Zus! Nog maar eens Zus. Toen er in het wat-was huis verwarming werd gelegd en de mannen in volle actie waren begrepen die al snel wat voor vlees ze met Zus in de kuip hadden.

Meestal vertrokken die mannen wel net als Zus thuis kwam van school, maar op een regenachtige woensdagnamiddag kwam ze naar beneden gestormd en vertelde aan mske dat die mannen vieze dingen deden en mske keek raar op, want de ene stond bij haar in de living op een ladder en was bezig met het plaatsen van een buis naar boven, richting kamer Zus. En ze vroeg Zus wàt dan zo erg was en Zus fluisterde dat de man die beneden stond iets door het gat naar boven had gestoken en dat de andere had gezegd dat het goed was want hij had zijn dingske gezien. En mske fluisterde terug dat hij helemaal niets verkeerd door dat gat had gestoken en ze zag de man grijnzen.

En Zus vond dat maar rare wezens en wou op geen enkel moment die vreemde mannen alleen op haar kamer laten en hield de wacht met een preciesheid van een champetter. Een kleine champetter dan toch, want ze was maar 6.
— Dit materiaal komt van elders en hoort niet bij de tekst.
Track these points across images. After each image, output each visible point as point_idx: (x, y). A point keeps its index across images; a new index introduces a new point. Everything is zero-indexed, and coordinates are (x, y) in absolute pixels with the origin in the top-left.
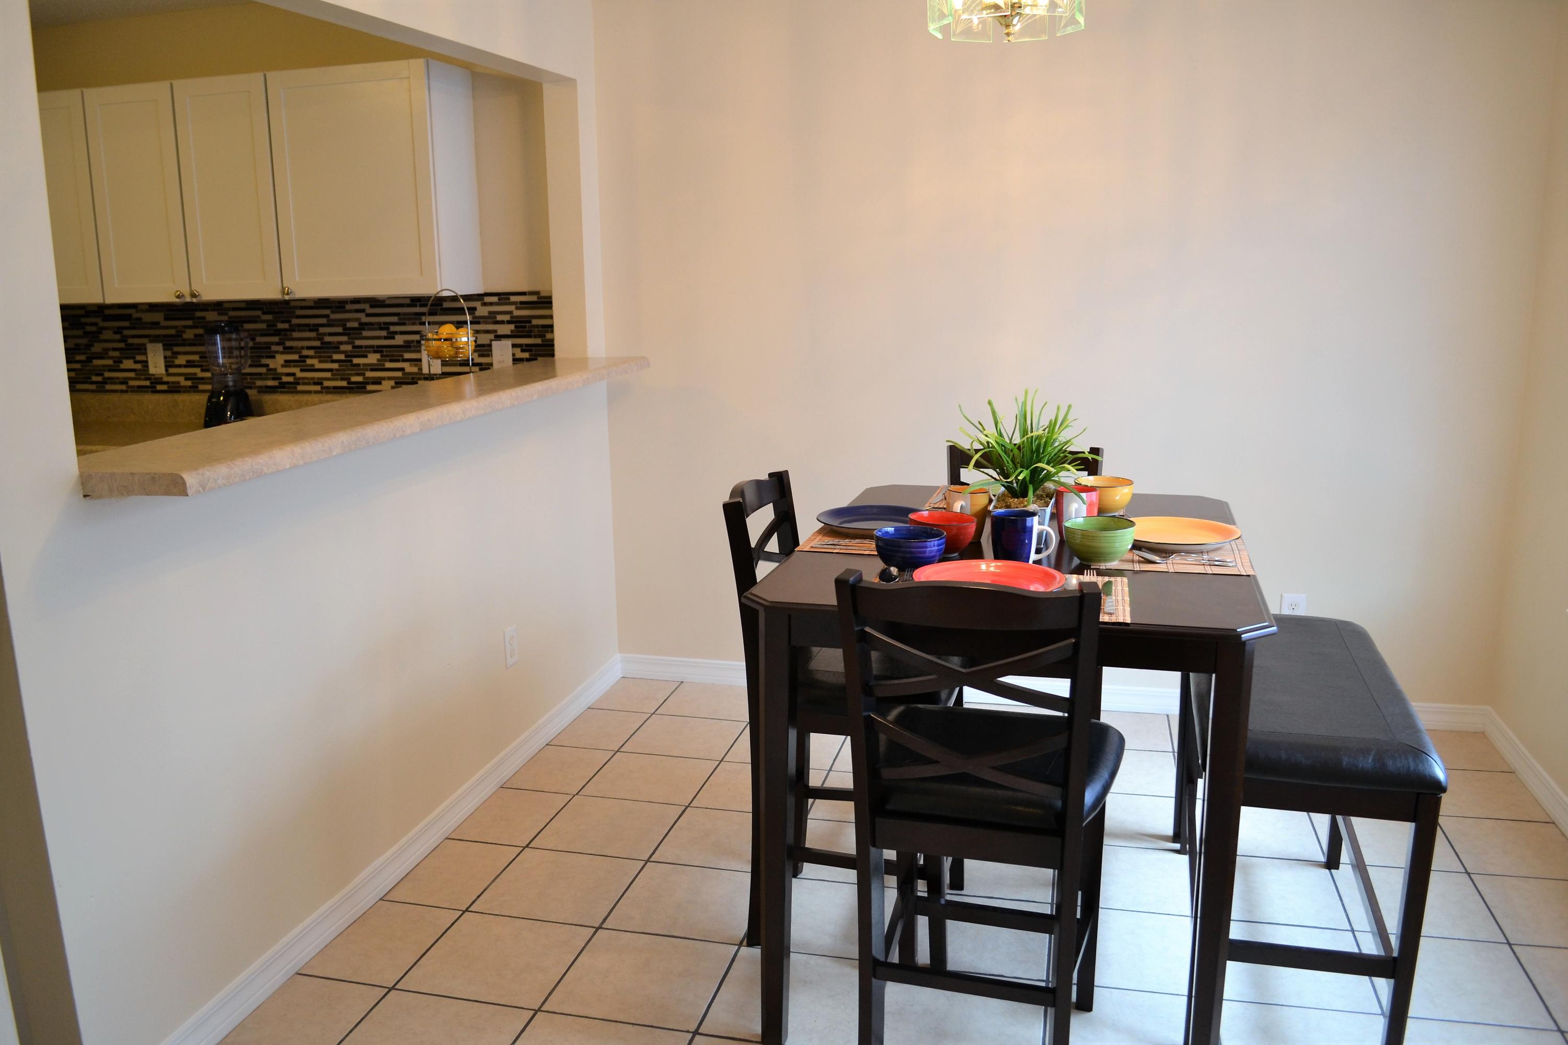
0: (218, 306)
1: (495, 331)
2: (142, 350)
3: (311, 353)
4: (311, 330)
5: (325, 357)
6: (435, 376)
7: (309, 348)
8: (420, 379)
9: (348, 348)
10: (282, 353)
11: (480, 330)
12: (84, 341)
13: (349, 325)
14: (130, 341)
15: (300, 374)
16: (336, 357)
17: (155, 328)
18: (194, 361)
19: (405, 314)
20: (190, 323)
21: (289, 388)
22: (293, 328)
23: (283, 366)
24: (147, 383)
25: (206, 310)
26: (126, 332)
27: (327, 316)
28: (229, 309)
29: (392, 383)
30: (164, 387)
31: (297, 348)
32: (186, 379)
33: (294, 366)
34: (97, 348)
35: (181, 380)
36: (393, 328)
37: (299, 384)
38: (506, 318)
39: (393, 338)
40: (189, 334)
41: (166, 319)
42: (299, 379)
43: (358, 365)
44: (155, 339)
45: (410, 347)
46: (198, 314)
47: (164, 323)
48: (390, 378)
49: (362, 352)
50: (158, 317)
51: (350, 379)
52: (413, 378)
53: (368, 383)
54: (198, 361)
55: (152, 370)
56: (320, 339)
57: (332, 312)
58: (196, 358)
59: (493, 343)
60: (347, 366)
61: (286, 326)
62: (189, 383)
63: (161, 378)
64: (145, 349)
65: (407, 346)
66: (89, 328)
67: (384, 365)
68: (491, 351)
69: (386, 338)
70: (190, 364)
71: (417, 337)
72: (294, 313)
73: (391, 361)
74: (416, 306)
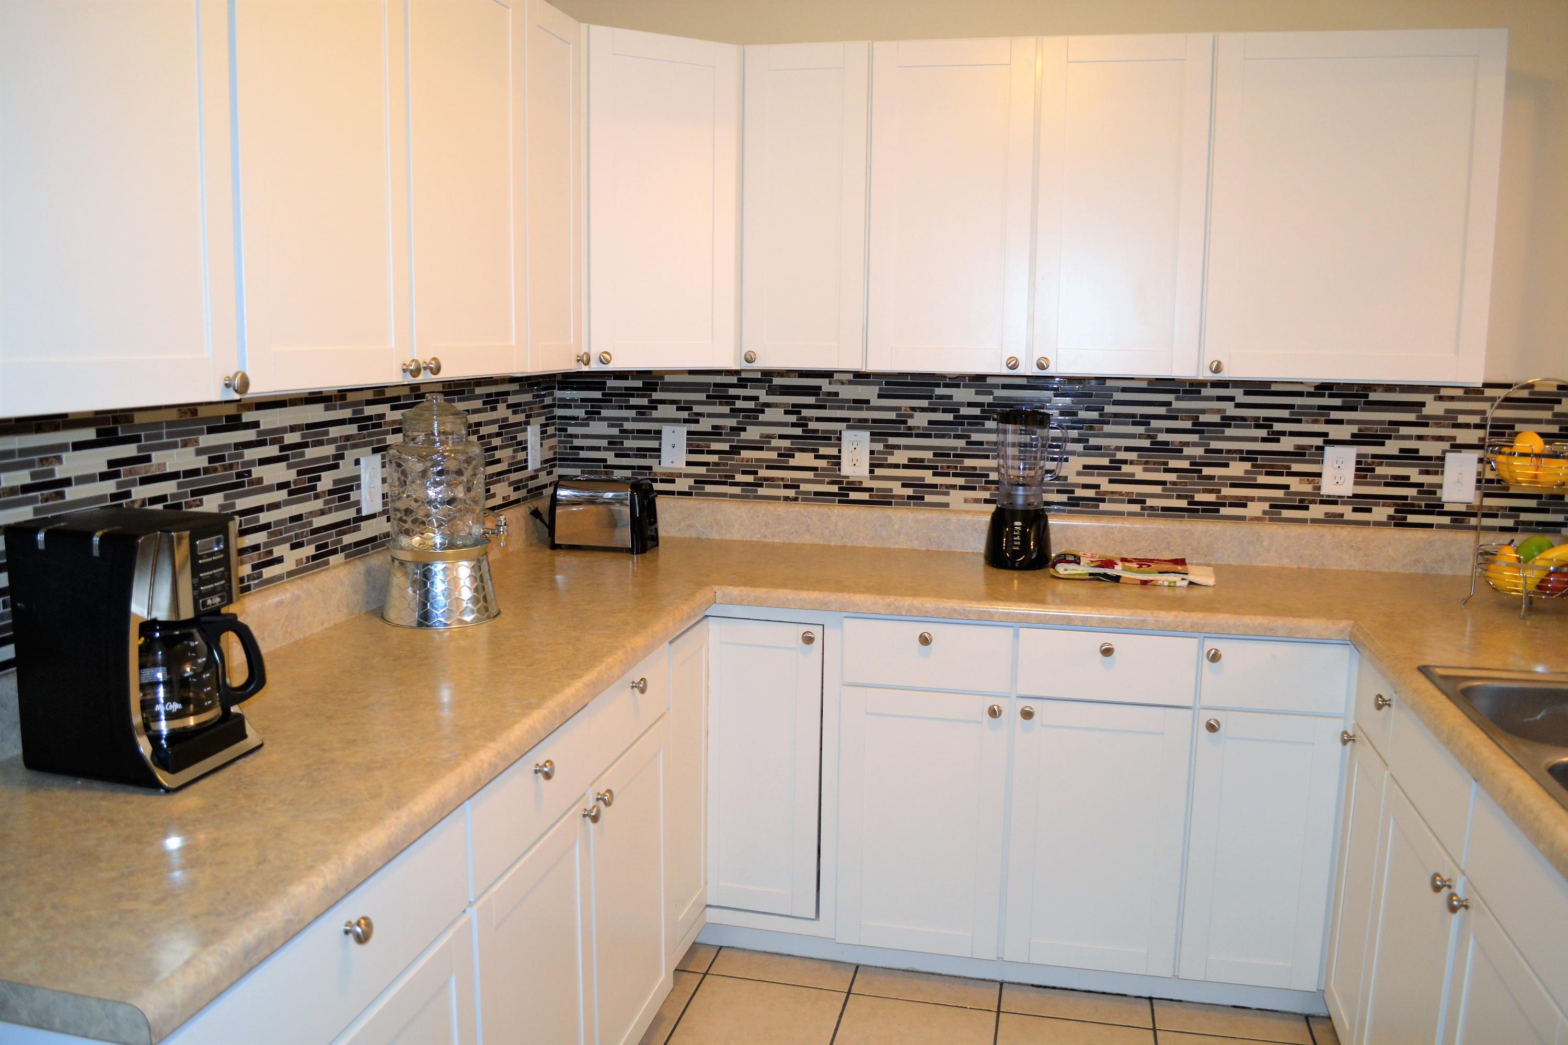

Toen even later de man van boven naar beneden riep dat de kemp op was, ging hij onmiddellijk daarop voort en zei: “maar dat is niets, ik zal dat hier eens aan de juffrouw vragen, die heeft toch haar tot onder haar gat”.

mske die dat hoorde, vreesde elk moment de bons te horen van de man boven, die op één of andere manier het onderspit dolf, maar hoorde enkel de woedende stappen van Zus op de trap, die naar beneden kwam met haar twee witte vlechten in één hand en zich nors naast mske op de zetel gooide.